Most fans will have their own idea as to the coldest football ground in the UK.  My candidates are Port Vale and Barnsley. I think my very coldest experience, though, was at Eastville, Bristol Rovers in February 1980.  I bought a cup of tea at half time to warm up. I was nudged as I made my way back down the terrace.  As the tea spilt, the scalding liquid initially burnt my hand but then, an instant later, I could feel it freezing. A numbing 0-0 draw didn’t help.
SNOW
 
Snowy matches are all memorable, who doesn’t love it when the orange ball makes an appearance? As I kid in the early 70s, I made a snow-covered Subbuteo pitch out of an, ahem, “borrowed” white bed sheet. Snowy games are few and far between, sadly, and I can only recall a few watching United.
 
At Sheffield United in December 1978 the pitch must have had a good inch or two of lying snow. We came back from 2-0 down to lead 3-2 only to be denied the win by a very late equaliser. I remember Floyd Streete hitting the bar at our end with a 25-yard thunderbolt.  It sent the snow that had settled on the crossbar flying into the air in a perfect arc, reflecting all the colours of the rainbow against the floodlights. The coach trip back down the A1 in a blizzard was very hairy at times, we saw quite a few cars abandoned by the side of the road. The had snow stopped by the time we got to Boro and there was not a hint of snow in Cambridge, so the old boys supping in the Supporters Club couldn’t understand what the fuss was about when we told the tale of a very eventful away game. 
 
The following year we played West Ham at Upton Park on the Friday before Christmas.  This was a local game for me as I worked close by, but getting to the game was still a nightmare, caused by heavy snow and problems on the underground. As a result, the attendance was a paltry 11,000.  At half time I remember the tannoy played Mike Oldfield’s “In Dulci Jubilo” which managed to get what seemed like the whole ground dancing to keep warm. It even prompted a streaker! It was still playing, at the crowd’s insistence, as the second half got underway. We lost 3-1.

------------------------------------------------------------------------

Exercise A - Could you recast the stretch of the entries below that begins with the line containing "family: Asteraceae" and ends with the line containing "genus: Cicindela", both lines included, as a JSON list of strings with one string per line and blank lines omitted?

------------------------------------------------------------------------

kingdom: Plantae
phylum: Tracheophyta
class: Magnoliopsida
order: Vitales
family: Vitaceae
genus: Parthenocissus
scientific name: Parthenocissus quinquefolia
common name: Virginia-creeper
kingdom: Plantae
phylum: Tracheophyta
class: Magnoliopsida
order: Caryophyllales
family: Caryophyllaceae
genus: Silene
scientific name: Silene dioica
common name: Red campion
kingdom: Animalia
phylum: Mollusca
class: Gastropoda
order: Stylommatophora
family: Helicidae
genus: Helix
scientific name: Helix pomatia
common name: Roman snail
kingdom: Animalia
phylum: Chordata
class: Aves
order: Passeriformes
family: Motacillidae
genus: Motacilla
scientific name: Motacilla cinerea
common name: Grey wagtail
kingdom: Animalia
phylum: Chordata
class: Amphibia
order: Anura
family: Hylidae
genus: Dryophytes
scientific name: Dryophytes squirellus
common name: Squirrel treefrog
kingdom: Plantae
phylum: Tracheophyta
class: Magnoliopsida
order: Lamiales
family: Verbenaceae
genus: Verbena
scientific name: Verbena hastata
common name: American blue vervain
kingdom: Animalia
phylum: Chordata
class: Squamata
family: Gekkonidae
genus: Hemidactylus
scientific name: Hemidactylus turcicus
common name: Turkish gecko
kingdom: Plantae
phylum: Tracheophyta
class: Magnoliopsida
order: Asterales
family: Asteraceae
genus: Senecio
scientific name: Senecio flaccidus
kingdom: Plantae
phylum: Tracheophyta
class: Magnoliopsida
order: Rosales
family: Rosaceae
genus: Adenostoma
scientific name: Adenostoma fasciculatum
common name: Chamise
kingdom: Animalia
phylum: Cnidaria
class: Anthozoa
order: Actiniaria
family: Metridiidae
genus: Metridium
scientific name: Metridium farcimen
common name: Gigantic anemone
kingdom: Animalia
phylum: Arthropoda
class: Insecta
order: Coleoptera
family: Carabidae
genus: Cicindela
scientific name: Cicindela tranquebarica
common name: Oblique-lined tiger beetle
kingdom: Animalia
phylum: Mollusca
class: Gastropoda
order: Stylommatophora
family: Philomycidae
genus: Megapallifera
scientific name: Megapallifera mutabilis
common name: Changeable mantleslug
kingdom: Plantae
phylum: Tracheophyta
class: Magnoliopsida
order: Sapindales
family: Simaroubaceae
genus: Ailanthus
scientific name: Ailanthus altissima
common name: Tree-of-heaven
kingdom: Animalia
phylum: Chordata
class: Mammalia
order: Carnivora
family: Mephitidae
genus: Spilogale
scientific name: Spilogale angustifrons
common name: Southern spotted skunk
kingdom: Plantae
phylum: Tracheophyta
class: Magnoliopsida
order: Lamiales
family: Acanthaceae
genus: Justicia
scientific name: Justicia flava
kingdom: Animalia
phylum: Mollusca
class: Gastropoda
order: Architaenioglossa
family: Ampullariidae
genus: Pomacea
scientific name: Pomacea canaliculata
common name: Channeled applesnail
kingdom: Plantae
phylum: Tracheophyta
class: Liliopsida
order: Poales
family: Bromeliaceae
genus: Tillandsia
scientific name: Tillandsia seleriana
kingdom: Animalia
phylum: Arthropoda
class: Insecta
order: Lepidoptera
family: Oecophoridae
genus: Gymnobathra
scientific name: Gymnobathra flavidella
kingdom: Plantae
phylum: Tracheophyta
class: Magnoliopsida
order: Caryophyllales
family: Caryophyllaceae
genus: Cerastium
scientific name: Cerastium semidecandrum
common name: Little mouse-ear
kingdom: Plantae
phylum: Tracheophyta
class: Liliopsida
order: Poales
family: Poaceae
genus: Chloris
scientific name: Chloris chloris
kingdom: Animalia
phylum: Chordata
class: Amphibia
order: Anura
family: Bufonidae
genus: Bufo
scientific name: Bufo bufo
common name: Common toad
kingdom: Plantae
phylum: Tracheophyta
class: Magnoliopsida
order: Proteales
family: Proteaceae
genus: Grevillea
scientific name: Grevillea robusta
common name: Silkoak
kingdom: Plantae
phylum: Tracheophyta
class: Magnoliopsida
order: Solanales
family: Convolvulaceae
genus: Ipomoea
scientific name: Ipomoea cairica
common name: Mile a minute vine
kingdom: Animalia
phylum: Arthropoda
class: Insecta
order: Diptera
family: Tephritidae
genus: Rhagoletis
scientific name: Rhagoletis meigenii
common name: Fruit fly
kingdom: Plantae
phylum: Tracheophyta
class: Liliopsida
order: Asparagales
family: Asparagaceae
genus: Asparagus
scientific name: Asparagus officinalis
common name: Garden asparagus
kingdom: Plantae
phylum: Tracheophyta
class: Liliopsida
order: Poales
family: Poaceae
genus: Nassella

------------------------------------------------------------------------

Exercise B - Can you extend the recollection of freezing and snowy football matches, picking up after its final sentence?

Output A -
[
  "family: Asteraceae",
  "genus: Senecio",
  "scientific name: Senecio flaccidus",
  "kingdom: Plantae",
  "phylum: Tracheophyta",
  "class: Magnoliopsida",
  "order: Rosales",
  "family: Rosaceae",
  "genus: Adenostoma",
  "scientific name: Adenostoma fasciculatum",
  "common name: Chamise",
  "kingdom: Animalia",
  "phylum: Cnidaria",
  "class: Anthozoa",
  "order: Actiniaria",
  "family: Metridiidae",
  "genus: Metridium",
  "scientific name: Metridium farcimen",
  "common name: Gigantic anemone",
  "kingdom: Animalia",
  "phylum: Arthropoda",
  "class: Insecta",
  "order: Coleoptera",
  "family: Carabidae",
  "genus: Cicindela"
]

Output B -
Heavy snow on the M11 prevented me from reaching Grimsby in November 1980.  We decided enough was enough when a car passed us in the fast lane facing the wrong direction before completing a 360 degree turn and sliding into a ditch!  In the blizzard, halfway up the A1, the Supporters Club coach famously collected what was described as “a snow-bound yeti wearing a black and amber scarf”! It was in fact my friend Daron, hitching a lift to the game from university in Nottingham. The snow turned to rain in Grimsby so the game went ahead, although it was a mud bath by all accounts.
 
The club spent 16 hours clearing the Abbey of snow in February 1985 before a game against York, helped by an army of volunteer fans - and at least one of the players, Kevin Massey, I’m told. They wished they hadn’t bothered, the Us were thumped 4-0.  Kevin Massey didn’t play, by the way!
 
HEAT
 
This is a rare one.  There is, for me, only one possible candidate for the hottest conditions I have ever watched United.  It was August 2003; England was in the grips of a heat wave.  The first game of the season had the Us at Huddersfield. The temperature climbed and climbed as we drove north.  When we, reluctantly, got out of the air-conditioned car it was 36 big fat degrees. The game was pretty good, considering, and we got a creditable 2-2 draw thanks to goals from Dave Kitson and Dan Chillingworth.  My main memory, though, was a United player (I think it was Stuart Bimson) receiving a bad cut to his head very early in the game, but playing on, bandaged up and bloody Terry Butcher style.  To do that under normal conditions would have been commendable.  To do so in that heat was, frankly, heroic!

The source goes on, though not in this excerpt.